* Page extract
Physical characteristics
- • location: Confluence of Open Fork and Little Paint creeks in Johnson County, KY
- • coordinates: 37°53′50″N 82°59′16″W﻿ / ﻿37.89722°N 82.98778°W
- • elevation: 702 ft (214 m)
- Mouth: Levisa Fork
- • location: Paintsville, KY
- • coordinates: 37°48′51″N 82°47′31″W﻿ / ﻿37.81417°N 82.79194°W
- • elevation: 600 ft (180 m)

= Paint Creek (Johnson County, Kentucky) =

Paint Creek is a 20.1 mi tributary of the Levisa Fork in Johnson County, Kentucky. The stream is formed at the confluence of the Little Paint and Open Fork creeks. It is named for the colorful Adena Indian ideographs that were painted on white birch trees and rocks that once lined the stream.

* Available data
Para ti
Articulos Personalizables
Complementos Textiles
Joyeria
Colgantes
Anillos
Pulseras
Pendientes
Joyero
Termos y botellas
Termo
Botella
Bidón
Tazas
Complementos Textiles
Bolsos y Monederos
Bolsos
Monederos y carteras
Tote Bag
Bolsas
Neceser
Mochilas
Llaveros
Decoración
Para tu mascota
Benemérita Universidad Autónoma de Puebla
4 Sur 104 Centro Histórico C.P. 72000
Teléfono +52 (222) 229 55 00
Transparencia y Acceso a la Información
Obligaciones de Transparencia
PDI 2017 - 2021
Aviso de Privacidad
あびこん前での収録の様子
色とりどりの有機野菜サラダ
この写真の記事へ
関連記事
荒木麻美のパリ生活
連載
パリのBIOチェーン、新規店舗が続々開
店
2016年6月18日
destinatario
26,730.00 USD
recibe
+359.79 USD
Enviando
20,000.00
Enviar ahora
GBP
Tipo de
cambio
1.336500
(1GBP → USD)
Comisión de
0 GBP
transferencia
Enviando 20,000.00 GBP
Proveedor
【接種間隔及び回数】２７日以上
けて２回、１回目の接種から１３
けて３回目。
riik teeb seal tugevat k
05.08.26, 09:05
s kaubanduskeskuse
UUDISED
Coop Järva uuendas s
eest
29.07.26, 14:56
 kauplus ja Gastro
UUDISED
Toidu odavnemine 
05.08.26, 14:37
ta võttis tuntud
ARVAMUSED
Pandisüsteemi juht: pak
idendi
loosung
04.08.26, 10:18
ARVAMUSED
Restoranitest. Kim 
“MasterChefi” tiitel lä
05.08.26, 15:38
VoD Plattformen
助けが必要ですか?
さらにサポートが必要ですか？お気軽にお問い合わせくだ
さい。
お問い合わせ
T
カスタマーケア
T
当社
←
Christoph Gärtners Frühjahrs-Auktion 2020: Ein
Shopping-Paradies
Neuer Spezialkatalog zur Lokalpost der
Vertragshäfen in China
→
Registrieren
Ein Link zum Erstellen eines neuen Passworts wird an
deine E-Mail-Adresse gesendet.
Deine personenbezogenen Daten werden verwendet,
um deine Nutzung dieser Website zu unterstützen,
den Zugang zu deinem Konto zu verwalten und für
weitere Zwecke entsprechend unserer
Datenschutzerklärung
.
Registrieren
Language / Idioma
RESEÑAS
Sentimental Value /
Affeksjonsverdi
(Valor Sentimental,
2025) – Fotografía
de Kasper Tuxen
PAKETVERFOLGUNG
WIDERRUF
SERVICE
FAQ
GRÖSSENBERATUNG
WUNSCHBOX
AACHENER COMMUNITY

* List of tasks
(1) Print the records exactly, starting with their first line and going on through the line containing "Para tu mascota", including both ends.
(2) Pick up the Paint Creek text from its last sentence and carry it forward.
The records have no connection to the Paint Creek text.

* Answers by task
(1)
Para ti
Articulos Personalizables
Complementos Textiles
Joyeria
Colgantes
Anillos
Pulseras
Pendientes
Joyero
Termos y botellas
Termo
Botella
Bidón
Tazas
Complementos Textiles
Bolsos y Monederos
Bolsos
Monederos y carteras
Tote Bag
Bolsas
Neceser
Mochilas
Llaveros
Decoración
Para tu mascota

(2)
Paint Creek rises in eastern Morgan County, near the community of Crockett, KY; flowing through Moon, KY; and Relief, KY. In 1983, part of Paint Creek was impounded, forming Paintsville Lake. After passing through the Paintsville Lake dam, the stream passes through the city of Paintsville, where it joins the Levisa Fork.

Paint Creek is the only designated trout stream in Johnson County. The water level of the creek is dependent upon rainfall, and can vary from very shallow to deep and rapid depending on recent weather conditions. Fishermen can expect to catch brown trout, rainbow trout, small mouth bass, bream, rock bass, crappie, catfish, white sucker and many other species as well as creek chubs, freshwater mussels and mud eels.